- _Page text_
===

Posted on Friday, April 20th, 2012
We generally end with our “What’s New” section, but we have so much that IS new, we thought we would start here this quarter.
Seasons of Planning – This quarter kicks off our “Seasons of Planning” initiative which more formally focuses our planning around key wealth topics each quarter. This quarter, we are focused on investment review and due diligence, while future quarters will cover topics such as estate, tax, insurance, asset protection, etc. We want to continue to deliberately add to our clients’ experience beyond investments, and our “Seasons of Planning” will do just that.
We are growing…AGAIN – We’re excited to announce three additions to our staff – Samantha Suhajda, Kristin Zeigler, and Zack Slappey. Kristin and Samantha join our client service team, and Zack will be our new dedicated portfolio manager. In addition, Jennifer Fazio who’s been with us since 2008 will transition to the Role of Admin Manager and Assistant to Jim Heard. Jennifer will continue to work with clients but also will support the management team, too. We hope you get the chance to meet or speak with them soon.

===

- _Data_
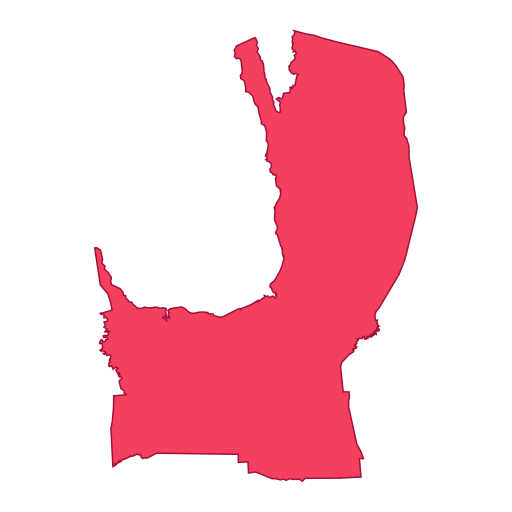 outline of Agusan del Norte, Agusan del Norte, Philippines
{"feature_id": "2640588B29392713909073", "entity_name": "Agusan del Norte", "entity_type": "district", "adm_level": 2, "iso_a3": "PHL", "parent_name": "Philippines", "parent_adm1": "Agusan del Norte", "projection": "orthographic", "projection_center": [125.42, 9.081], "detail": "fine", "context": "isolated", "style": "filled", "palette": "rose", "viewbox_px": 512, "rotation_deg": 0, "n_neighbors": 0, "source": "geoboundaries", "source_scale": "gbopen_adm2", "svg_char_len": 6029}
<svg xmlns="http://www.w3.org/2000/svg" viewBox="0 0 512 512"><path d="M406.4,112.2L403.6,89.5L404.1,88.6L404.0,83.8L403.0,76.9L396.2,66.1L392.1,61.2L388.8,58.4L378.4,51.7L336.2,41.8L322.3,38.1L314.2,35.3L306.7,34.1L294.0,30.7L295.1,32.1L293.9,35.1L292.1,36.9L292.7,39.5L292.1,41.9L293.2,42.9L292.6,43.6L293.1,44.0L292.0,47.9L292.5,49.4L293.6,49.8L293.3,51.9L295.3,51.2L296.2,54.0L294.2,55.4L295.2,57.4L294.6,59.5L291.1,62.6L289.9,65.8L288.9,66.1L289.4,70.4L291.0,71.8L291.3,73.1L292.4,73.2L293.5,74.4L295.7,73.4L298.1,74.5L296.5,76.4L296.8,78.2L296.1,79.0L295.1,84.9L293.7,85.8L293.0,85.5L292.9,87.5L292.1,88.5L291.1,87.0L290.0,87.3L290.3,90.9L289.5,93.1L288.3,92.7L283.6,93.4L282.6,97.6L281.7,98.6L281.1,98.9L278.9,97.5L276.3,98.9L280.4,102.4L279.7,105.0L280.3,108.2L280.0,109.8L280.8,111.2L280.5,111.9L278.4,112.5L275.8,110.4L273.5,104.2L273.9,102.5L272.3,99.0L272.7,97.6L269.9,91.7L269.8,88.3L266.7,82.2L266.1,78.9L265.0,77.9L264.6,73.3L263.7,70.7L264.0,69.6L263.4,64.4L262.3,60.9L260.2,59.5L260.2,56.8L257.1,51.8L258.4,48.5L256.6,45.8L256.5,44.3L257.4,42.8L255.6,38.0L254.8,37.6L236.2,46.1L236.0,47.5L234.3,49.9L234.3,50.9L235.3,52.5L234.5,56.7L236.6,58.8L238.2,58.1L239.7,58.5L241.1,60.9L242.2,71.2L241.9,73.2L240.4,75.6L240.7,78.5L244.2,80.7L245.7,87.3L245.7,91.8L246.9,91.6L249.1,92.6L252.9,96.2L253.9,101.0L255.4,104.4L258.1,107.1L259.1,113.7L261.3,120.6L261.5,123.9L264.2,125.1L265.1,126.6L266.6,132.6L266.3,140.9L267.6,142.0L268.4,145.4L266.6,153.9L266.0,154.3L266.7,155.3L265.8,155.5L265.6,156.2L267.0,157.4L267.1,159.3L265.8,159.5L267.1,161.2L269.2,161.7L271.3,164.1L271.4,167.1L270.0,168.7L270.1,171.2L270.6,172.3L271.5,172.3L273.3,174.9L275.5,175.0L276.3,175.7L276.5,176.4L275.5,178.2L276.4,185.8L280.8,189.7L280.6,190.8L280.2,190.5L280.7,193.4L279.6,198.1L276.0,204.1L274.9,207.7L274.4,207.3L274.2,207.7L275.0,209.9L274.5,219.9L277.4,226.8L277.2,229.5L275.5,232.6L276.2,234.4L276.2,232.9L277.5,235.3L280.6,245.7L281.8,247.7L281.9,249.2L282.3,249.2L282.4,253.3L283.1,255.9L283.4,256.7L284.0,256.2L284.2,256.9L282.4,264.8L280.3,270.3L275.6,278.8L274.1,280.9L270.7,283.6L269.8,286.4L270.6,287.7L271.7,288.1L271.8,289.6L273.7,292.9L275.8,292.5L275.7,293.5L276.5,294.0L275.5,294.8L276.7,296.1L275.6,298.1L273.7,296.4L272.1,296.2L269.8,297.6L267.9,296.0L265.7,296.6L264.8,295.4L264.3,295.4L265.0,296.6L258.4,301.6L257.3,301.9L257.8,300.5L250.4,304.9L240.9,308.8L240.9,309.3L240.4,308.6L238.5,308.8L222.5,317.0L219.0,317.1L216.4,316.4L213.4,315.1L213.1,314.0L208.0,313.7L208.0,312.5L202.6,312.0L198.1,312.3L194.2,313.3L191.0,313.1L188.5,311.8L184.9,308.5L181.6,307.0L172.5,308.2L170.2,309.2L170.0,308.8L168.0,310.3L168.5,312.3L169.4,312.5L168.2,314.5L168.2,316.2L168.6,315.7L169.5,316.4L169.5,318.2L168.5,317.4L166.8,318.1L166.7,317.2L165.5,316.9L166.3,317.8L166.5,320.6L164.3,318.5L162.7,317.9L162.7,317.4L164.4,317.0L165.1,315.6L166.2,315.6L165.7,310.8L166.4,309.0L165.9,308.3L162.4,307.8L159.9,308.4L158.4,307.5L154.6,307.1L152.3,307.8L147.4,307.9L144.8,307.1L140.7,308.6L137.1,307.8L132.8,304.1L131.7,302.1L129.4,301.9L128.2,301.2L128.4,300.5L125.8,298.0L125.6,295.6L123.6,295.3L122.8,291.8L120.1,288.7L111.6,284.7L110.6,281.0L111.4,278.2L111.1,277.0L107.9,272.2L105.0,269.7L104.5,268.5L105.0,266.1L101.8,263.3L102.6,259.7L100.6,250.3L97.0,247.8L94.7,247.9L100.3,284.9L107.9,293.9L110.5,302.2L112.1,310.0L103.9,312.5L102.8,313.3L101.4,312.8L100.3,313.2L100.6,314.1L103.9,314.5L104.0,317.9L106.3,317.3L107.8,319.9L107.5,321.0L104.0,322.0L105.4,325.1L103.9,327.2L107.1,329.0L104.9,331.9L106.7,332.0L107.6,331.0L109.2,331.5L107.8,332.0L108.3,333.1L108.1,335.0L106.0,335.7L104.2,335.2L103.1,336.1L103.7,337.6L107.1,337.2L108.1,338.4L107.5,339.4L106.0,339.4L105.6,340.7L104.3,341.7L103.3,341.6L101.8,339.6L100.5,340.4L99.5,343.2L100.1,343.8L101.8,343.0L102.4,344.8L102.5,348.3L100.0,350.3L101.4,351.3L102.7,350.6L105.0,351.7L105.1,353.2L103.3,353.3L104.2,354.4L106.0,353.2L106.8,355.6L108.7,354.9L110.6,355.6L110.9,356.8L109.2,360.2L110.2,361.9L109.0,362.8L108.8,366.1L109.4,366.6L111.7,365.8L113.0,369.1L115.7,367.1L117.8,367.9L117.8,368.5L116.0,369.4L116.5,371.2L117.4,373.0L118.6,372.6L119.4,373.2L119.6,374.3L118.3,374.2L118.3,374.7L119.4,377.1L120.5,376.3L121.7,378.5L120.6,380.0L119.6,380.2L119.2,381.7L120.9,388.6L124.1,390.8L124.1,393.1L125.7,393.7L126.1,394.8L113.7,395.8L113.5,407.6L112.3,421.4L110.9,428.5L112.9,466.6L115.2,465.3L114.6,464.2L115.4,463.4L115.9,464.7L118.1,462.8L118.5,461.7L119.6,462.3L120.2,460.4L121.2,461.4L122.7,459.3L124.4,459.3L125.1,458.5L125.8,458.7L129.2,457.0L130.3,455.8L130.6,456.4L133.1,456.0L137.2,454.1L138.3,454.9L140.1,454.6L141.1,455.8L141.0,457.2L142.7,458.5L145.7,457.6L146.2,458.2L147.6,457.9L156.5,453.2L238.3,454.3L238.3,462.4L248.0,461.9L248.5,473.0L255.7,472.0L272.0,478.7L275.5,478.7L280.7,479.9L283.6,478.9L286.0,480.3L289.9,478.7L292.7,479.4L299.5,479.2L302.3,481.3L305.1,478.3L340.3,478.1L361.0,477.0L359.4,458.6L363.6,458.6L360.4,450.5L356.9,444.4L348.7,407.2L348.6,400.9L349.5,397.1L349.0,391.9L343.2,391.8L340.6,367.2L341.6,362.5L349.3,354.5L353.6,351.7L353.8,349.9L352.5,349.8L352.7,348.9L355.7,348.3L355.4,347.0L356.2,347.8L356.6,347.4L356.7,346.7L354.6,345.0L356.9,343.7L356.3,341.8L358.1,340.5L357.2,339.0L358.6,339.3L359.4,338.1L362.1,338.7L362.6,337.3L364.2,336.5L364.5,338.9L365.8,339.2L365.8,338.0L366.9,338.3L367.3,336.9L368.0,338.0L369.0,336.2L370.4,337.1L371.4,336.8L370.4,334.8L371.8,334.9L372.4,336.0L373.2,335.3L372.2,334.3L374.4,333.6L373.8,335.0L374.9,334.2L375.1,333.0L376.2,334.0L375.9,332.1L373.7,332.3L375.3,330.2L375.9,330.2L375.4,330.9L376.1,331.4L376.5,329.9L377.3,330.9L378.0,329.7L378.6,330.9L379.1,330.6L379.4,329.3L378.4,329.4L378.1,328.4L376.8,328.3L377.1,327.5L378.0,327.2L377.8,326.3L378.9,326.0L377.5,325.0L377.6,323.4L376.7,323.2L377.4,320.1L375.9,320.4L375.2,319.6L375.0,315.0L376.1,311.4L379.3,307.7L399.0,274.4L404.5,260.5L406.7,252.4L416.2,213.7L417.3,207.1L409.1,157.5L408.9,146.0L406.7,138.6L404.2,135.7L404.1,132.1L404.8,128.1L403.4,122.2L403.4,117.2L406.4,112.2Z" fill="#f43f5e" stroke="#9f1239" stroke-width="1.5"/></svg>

===

- _Aim of the exercise_
According to the post, why does the "What's New" section come first this quarter rather than last? Answer in one to three sentences.

- _Complete output_
The "What's New" section usually comes at the end. This quarter it comes first because there is so much that is new.